====== EXTRACT PROVIDED
We’ve known that our insanely-expensive academic hospitals — very-reputable “cathedrals of medicine” — have been driving up costs at an unsustainable rate in MA.
And now we know that Mass. General has apparently been endangering its patients by double-booking surgeons for surgeries. You really need to see this email exchange between MGH administration and surgeon whistleblower, Dr. Dennis Burke.
A physician must put his patient’s interest above his own. A surgeon trying to operate on two patients at the same time serves neither well. Those who put their absolute trust in us are being deceived and put at increased risk of harm, all for economic gain.
I have spent my entire professional career at MGH, striving to provide the best possible care to patients and be an example to our surgical house staff. Our hospital has become too much about quantity, not quality. We have forgotten who we serve.
Yesterday morning you told me that I will never be forgiven. The hospital and I will be judged on the facts. But when the facts do come out, will the patients forgive those who stood by and allowed this to happen?
Sincerely yours,
Dennis
Clash in the name of care – A Boston Globe Spotlight Team Report.
This confirms long-held suspicions that MGH is a money machine first and a health provider second.
We know that people don’t shop around for cost in health care. But based on this event, people might do well to investigate alternatives to the downtown hospitals simply for their own safety.
Bob Neer says
As the Spotlight story says:
Evidence and outcomes, not emotion, should be the basis on which we evaluate health care decisions. I agree patients should be informed, but it is hasty to conclude that “MGH is a racket” when the available evidence argues the practices in question have no effect on outcomes.
merrimackguy says
and every single one was performed by an ultra-experienced, ultra-qualified physician. Each one of my outcomes was at the extreme positive end of the spectrum.
Charley on the MTA says
And I have had good experiences there. But that’s how it works, doesn’t it? You have a good experience until you don’t. Tony Meng, well, too bad for him. Quadriplegic at age 41.
What we have is a couple of those ultra-experienced, ultra-qualified physicians risking their careers to say that MGH is putting people at risk. And not just there:
And until and unless MGH releases the Stern report, how will we believe their say-so?
petr says
…I am ambivalent about the so-called ‘Stern report’… as I’m not clear why they hired a lawyer to evaluate doctors performance…
David says
that institutions often hire lawyers to conduct investigations, even if lawyers have little business investigating the subject at hand, because then the results are (in theory at least) protected by attorney-client privilege and are virtually untouchable unless the institution chooses to release them.
dave-from-hvad says
why did the surgeon, Dr. Wood, stop double-booking surgeries afterward; and, if double-booking surgeries cause no problems or complications, why did MGH “sharply limit concurrent complex spine cases” in the wake of the Meng case? The very fact that the hospital changed its policy would seem to be evidence they believe the practice either did or potentially could cause medical problems.
stomv says
(shrugs)
ryepower12 says
Let’s not make wide sweeping conclusions based on “one of the few” studies that only looked at a tiny area of what’s going on here.
And with all due respect, that study is clearly not looking at or counting the right things. It’s not just about medical errors in surgery, it’s about everything related to the interaction between patients and medical professionals — and when we’re forcing nurses and doctors to do multiple surgeries at once, we’re simply not keeping enough medical professionals on staff.
============
====== PROVIDED MATERIAL
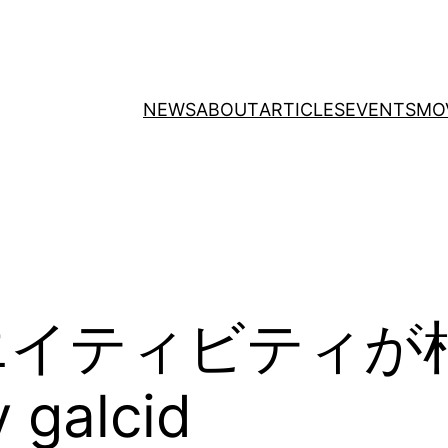
NEWS
ABOUT
ARTICLES
EVENTS
MO
リエイティビティ
alcid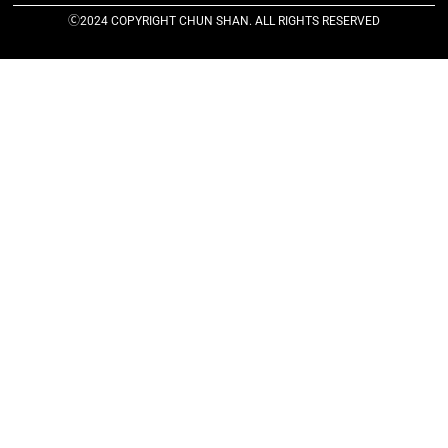
Ⓒ2024 COPYRIGHT CHUN SHAN. ALL RIGHTS RESERVED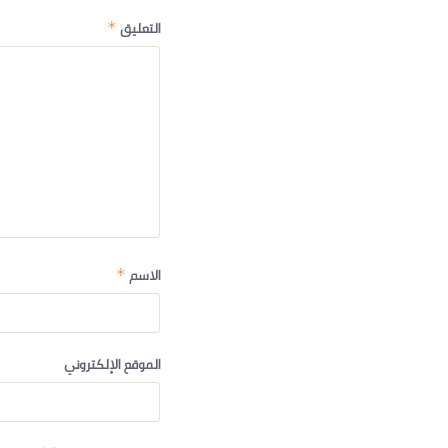
التعليق
*
الاسم
*
الموقع الإلكتروني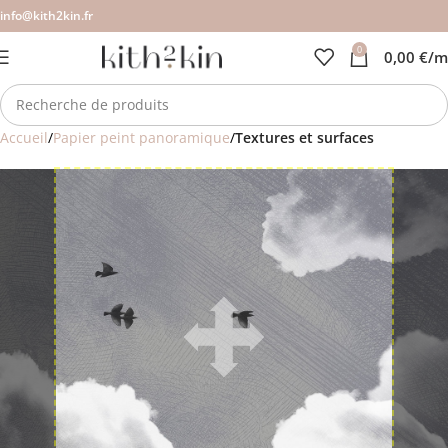
info@kith2kin.fr
0
0,00
€
/m
Accueil
Papier peint panoramique
Textures et surfaces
============
*ACTIVITIES*
1/ Decide whether each statement agrees with the post about double-booked surgeries at MGH: (a) Dr. Dennis Burke says he has spent his entire professional career at MGH; (b) the patient Tony Meng became quadriplegic at age 41; (c) after the Meng case, MGH expanded concurrent complex spine cases. Answer yes or no for each, and quote the deciding words of the post.
2/ Copy the part of the post about double-booked surgeries at MGH between "We know that people" and "Quadriplegic at age 41.", inclusive, and rename "MGH" as "Mass. General" wherever it appears there.
The entries that come after the post are a separate set of material.

*TASK ANSWERS*
1/
(a) Yes: "I have spent my entire professional career at MGH"
(b) Yes: "Tony Meng, well, too bad for him. Quadriplegic at age 41."
(c) No: "sharply limit concurrent complex spine cases"

2/
We know that people don’t shop around for cost in health care. But based on this event, people might do well to investigate alternatives to the downtown hospitals simply for their own safety.
Bob Neer says
As the Spotlight story says:
Evidence and outcomes, not emotion, should be the basis on which we evaluate health care decisions. I agree patients should be informed, but it is hasty to conclude that “Mass. General is a racket” when the available evidence argues the practices in question have no effect on outcomes.
merrimackguy says
and every single one was performed by an ultra-experienced, ultra-qualified physician. Each one of my outcomes was at the extreme positive end of the spectrum.
Charley on the MTA says
And I have had good experiences there. But that’s how it works, doesn’t it? You have a good experience until you don’t. Tony Meng, well, too bad for him. Quadriplegic at age 41.